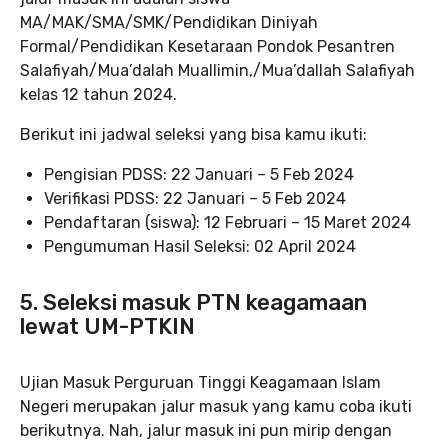
MA/MAK/SMA/SMK/Pendidikan Diniyah
Formal/Pendidikan Kesetaraan Pondok Pesantren
Salafiyah/Mua’dalah Muallimin,/Mua’dallah Salafiyah
kelas 12 tahun 2024.
Berikut ini jadwal seleksi yang bisa kamu ikuti:
Pengisian PDSS: 22 Januari – 5 Feb 2024
Verifikasi PDSS: 22 Januari – 5 Feb 2024
Pendaftaran (siswa): 12 Februari – 15 Maret 2024
Pengumuman Hasil Seleksi: 02 April 2024
5. Seleksi masuk PTN keagamaan
lewat UM-PTKIN
Ujian Masuk Perguruan Tinggi Keagamaan Islam
Negeri merupakan jalur masuk yang kamu coba ikuti
berikutnya. Nah, jalur masuk ini pun mirip dengan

**Votre tâche**
Réécrivez le texte de tout le matériel en remplaçant chaque occurrence de « Januari » par « January », sans rien modifier d'autre. Laissez les images de côté dans votre réponse.

**Résultat attendu**
MA/MAK/SMA/SMK/Pendidikan Diniyah
Formal/Pendidikan Kesetaraan Pondok Pesantren
Salafiyah/Mua’dalah Muallimin,/Mua’dallah Salafiyah
kelas 12 tahun 2024.
Berikut ini jadwal seleksi yang bisa kamu ikuti:
Pengisian PDSS: 22 January – 5 Feb 2024
Verifikasi PDSS: 22 January – 5 Feb 2024
Pendaftaran (siswa): 12 Februari – 15 Maret 2024
Pengumuman Hasil Seleksi: 02 April 2024
5. Seleksi masuk PTN keagamaan
lewat UM-PTKIN
Ujian Masuk Perguruan Tinggi Keagamaan Islam
Negeri merupakan jalur masuk yang kamu coba ikuti
berikutnya. Nah, jalur masuk ini pun mirip dengan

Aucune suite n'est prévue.